Once they got down there Fred Summers said it smelt too bad and anyway he wanted a drink and he and Dick went out to find an estaminet, keeping close under the eaves of the houses to escape the occasional shrapnel fragments from the antiaircraft guns. They found a little bar all full of tobacco smoke and French poilus singing
la Madelon.
Everybody cheered when they came in and a dozen glasses were handed to them. They smoked their first caporal ordinaire and everybody set them up to drinks so that at closing time, when the bugles blew the French equivalent of taps, they found themselves walking a little unsteadily along the pitchblack streets arm in arm with two poilus who'd promised to find them their cantonment. The poilus said la guerre was une saloperie and la victoire was une sale blague and asked eagerly if les americains knew anything about la revolution en Russie. Dick said he was a pacifist and was for anything that would stop the war and they all shook hands very significantly and talked about la revolution mondiale. When they were turning in on their folding cots, Fred Summers suddenly sat bolt upright with his blanket around him and said in a solemn funny way he had, “Fellers, this ain't a war, it's a goddam madhouse.”

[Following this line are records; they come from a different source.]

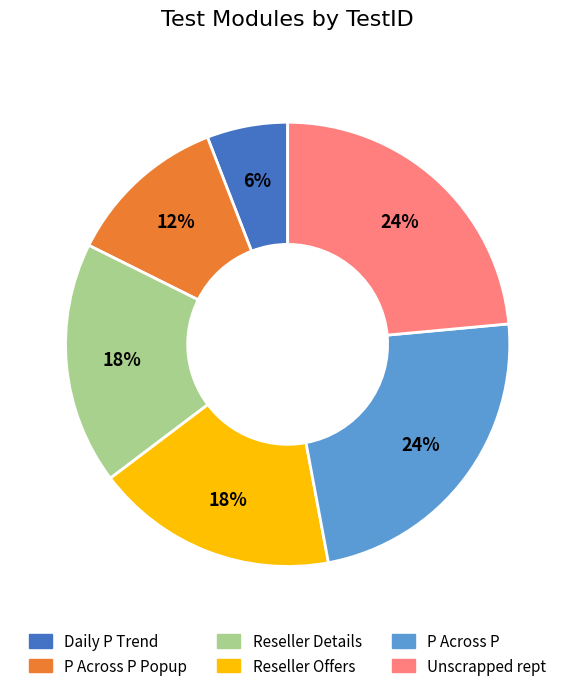

To the nearest percent, what is the difference between the largest and smallest slice percentages?

18%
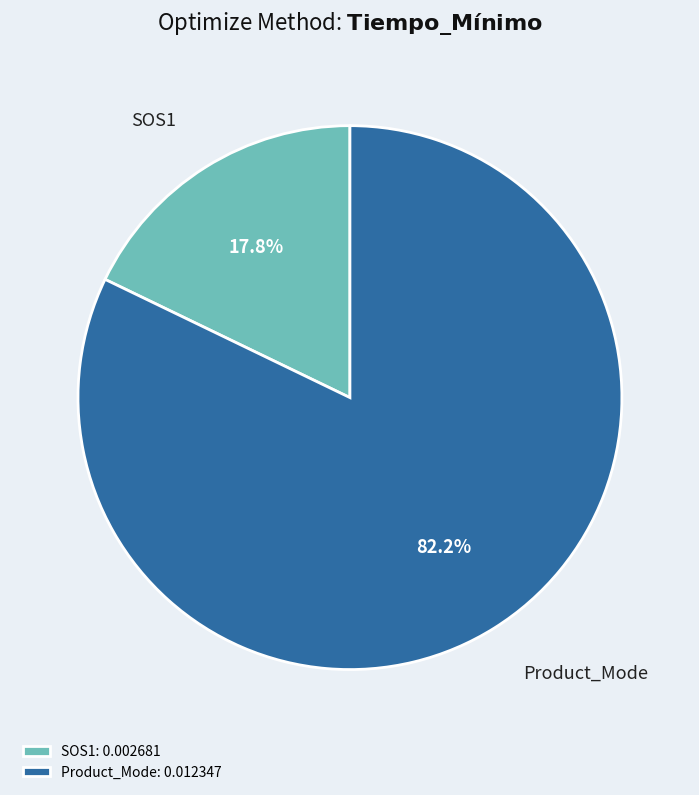

True or false: Product_Mode accounts for 95% of the total.

False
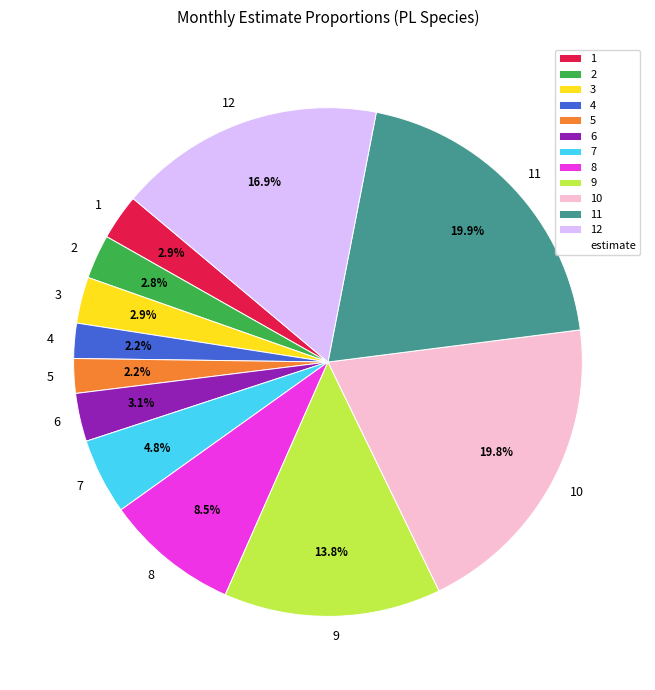

Which has a higher value, 7 or 3?

7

There were two other fellows in the section who liked to drink wine and chatter bad French; Steve Warner, who'd been a special student at Harvard, and Ripley who was a freshman at Columbia. The five of them went around together, finding places to get omelettes and pommes frites in the villages within walking distance, making the rounds of the estaminets every night; they got to be known as the grenadine guards. When the section moved up onto the Voie Sacrée back of Verdun and was quartered for three rainy weeks in a little ruined village called Erize la Petite, they set up their cots together in the same corner of the old brokendown barn they were given for a cantonment. It rained all day and all night; all day and all night camions ground past through the deep liquid putty of the roads carrying men and munitions to Verdun. Dick used to sit on his cot looking out through the door at the jiggling mudspattered faces of the young French soldiers going up for the attack, drunk and desperate and yelling à bas la guerre, mort au vaches, à bas la guerre. Once Steve came in suddenly, his face pale above the dripping poncho, his eyes snapping, and said in a low voice, “Now I know what the tumbrils were like in the Terror, that's what they are, tumbrils.”